From August 2016 to September 2016 I briefly dated a colleague at work, called Matt. I’ll admit that he is not my usual type, but something drew me to him. I guess it could have been his sarcastic sense of humour, or the fact that he is a genuinely nice guy.
Matt and I went on two dates. They were pleasant enough, but the butterflies I hoped to feel weren’t there. No fluttering whatsoever. So, shortly after our second date I called things off. I had not long come out of a four year relationship and I knew deep down, Matt was not the guy for me.
Whenever Matt and I were on the same shift together, he would always wait for me so that we could walk out to the car park together. At first, this was pretty cute but after a while, it became quite trying because I knew as soon as we got to our cars, Matt would attempt to suck my face off and to be quite candid, grope a tits and ass. This grew to appear sleazy very fast.
So, I decided honesty is the best policy. I’m just not interested anymore.
I have been back on the dating scene, which hasn’t been entirely successful. Thus, people at work have asked me (quite a lot, I might add!) if I would give Matt another chance. My answer has been a rigid no. “But you used to really like him.” – Yes, this is correct. I did.
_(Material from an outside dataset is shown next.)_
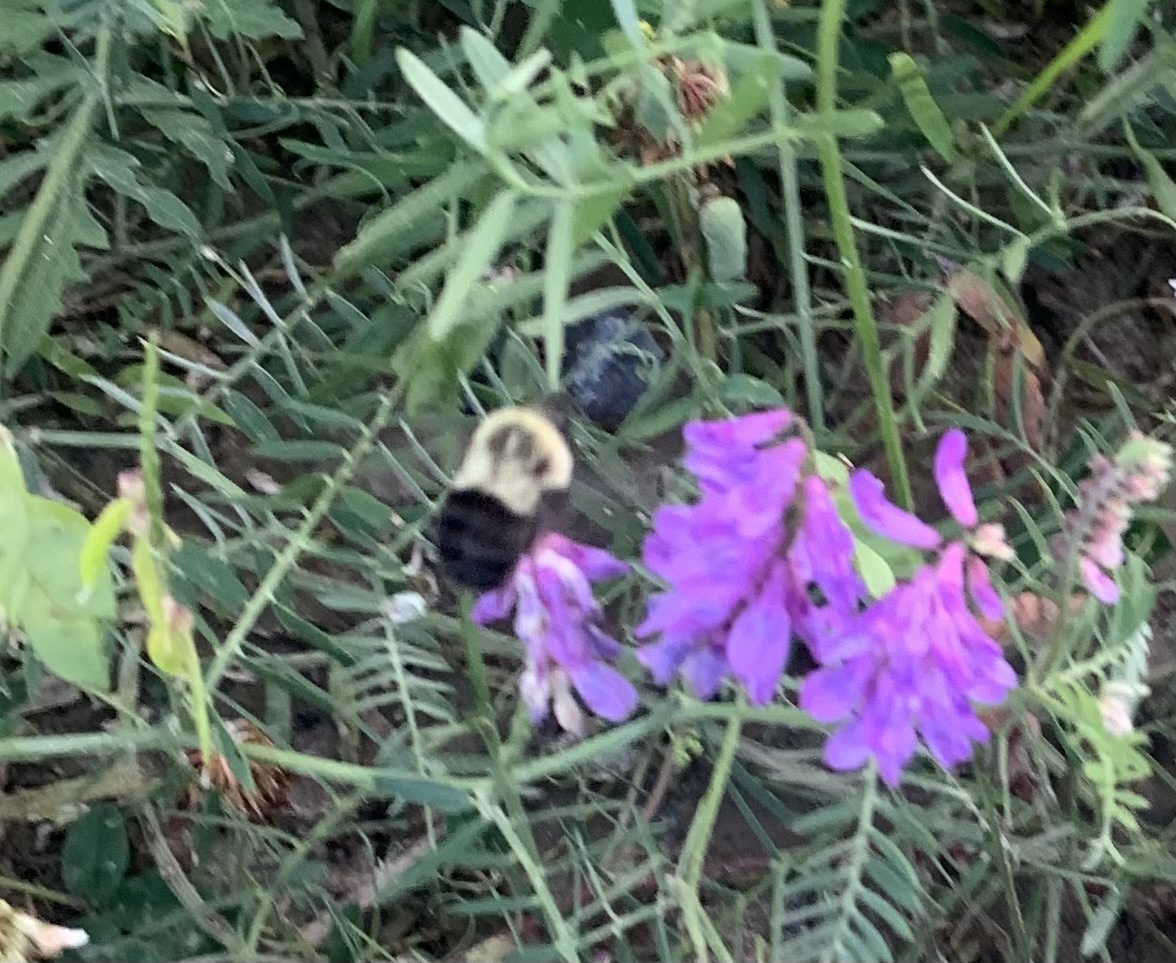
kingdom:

But isn’t that the whole point of dating? That we explore that person in a different environment and see if there is something there worth pursuing. Well, I had two dates with Matt and this was enough for me to decide that actually, I have no romantic or sexual desire to be with this person. The best I can offer is friendship. So it does baffle me that my colleagues cannot seem to come to terms with that. I really cannot explain it any better than I just did.
I have done my best to make sure things aren’t awkward at work, and for a time they weren’t. Until, that is, when Matt caught wind that I had a date lined up with a guy I had met on Tinder. Matt then messaged me, a lot. He wished me the best of luck on my date, but then also said, “If it doesn’t work out, let me know.” Awkward.
The messages continued, some in attempt make conversation, some asked how he should get over me and other messages were him asking if there would ever be another chance for us. I felt guilty. I had been honest and hoped it would disappear, but Matt had developed feelings for me and this made me feel… well, shitty.
I have no intentions of hurting anybody. Ever.
I don’t know if Matt has received my message loud and clear, the messages are less frequent and he has not yet asked me about my date, which was now over 4 weeks ago. I’m glad that he hasn’t because I don’t want him to think that because my date was a flop, he’ll be back in there with a chance. There is 0% chance.
Dating is supposed to be fun, but the aftermath of unreciprocated feelings is a bloody bitch.